** Opening Extracted entries block **
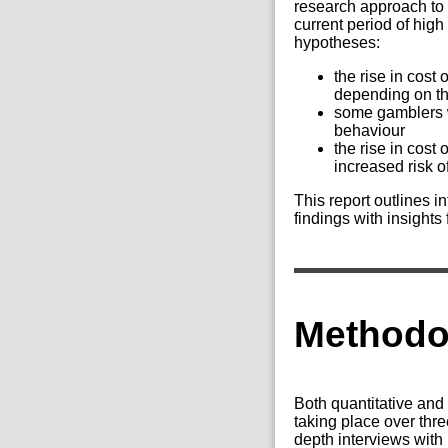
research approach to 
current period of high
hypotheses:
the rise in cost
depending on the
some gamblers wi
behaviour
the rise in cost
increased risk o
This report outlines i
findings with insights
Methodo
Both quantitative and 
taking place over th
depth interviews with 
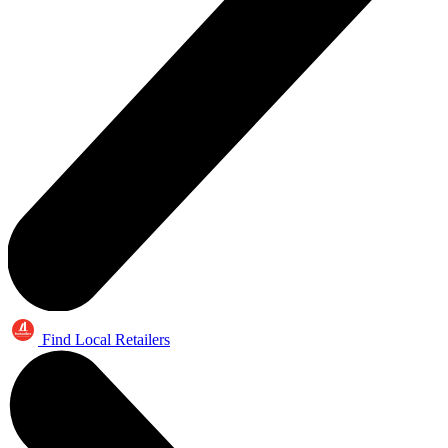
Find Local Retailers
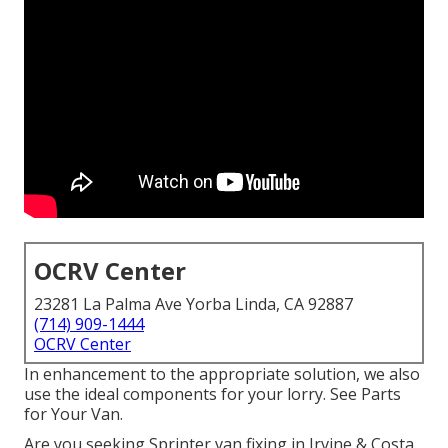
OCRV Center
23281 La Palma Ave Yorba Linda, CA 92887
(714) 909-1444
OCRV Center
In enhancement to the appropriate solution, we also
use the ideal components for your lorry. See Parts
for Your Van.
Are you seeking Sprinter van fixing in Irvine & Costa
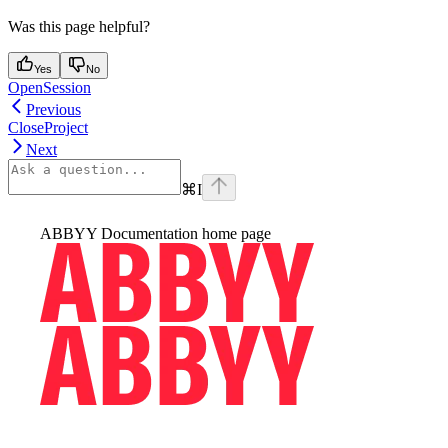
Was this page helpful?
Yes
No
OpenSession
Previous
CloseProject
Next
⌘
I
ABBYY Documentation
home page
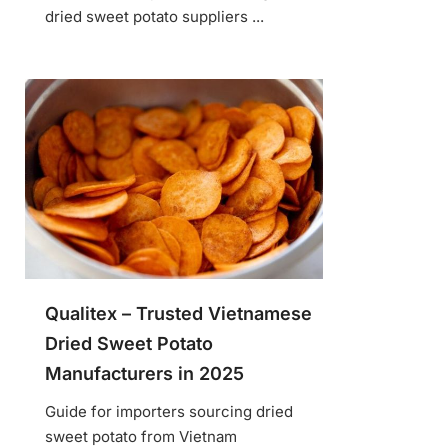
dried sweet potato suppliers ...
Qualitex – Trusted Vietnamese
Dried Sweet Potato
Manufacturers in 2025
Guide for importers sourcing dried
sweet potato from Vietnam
** Closing Extracted entries block **
** Opening Extracted entries block **
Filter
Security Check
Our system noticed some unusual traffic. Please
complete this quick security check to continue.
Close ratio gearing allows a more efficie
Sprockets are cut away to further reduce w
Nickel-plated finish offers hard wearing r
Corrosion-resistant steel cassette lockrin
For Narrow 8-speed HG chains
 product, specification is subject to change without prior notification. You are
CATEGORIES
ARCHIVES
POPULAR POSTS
** Closing Extracted entries block **
# Work request
Would you retype exactly the lines above, from the line with "Qualitex – Trusted Vietnamese" to the line with "sweet potato from Vietnam", with both end lines kept and nothing more?

# Response box
Qualitex – Trusted Vietnamese
Dried Sweet Potato
Manufacturers in 2025
Guide for importers sourcing dried
sweet potato from Vietnam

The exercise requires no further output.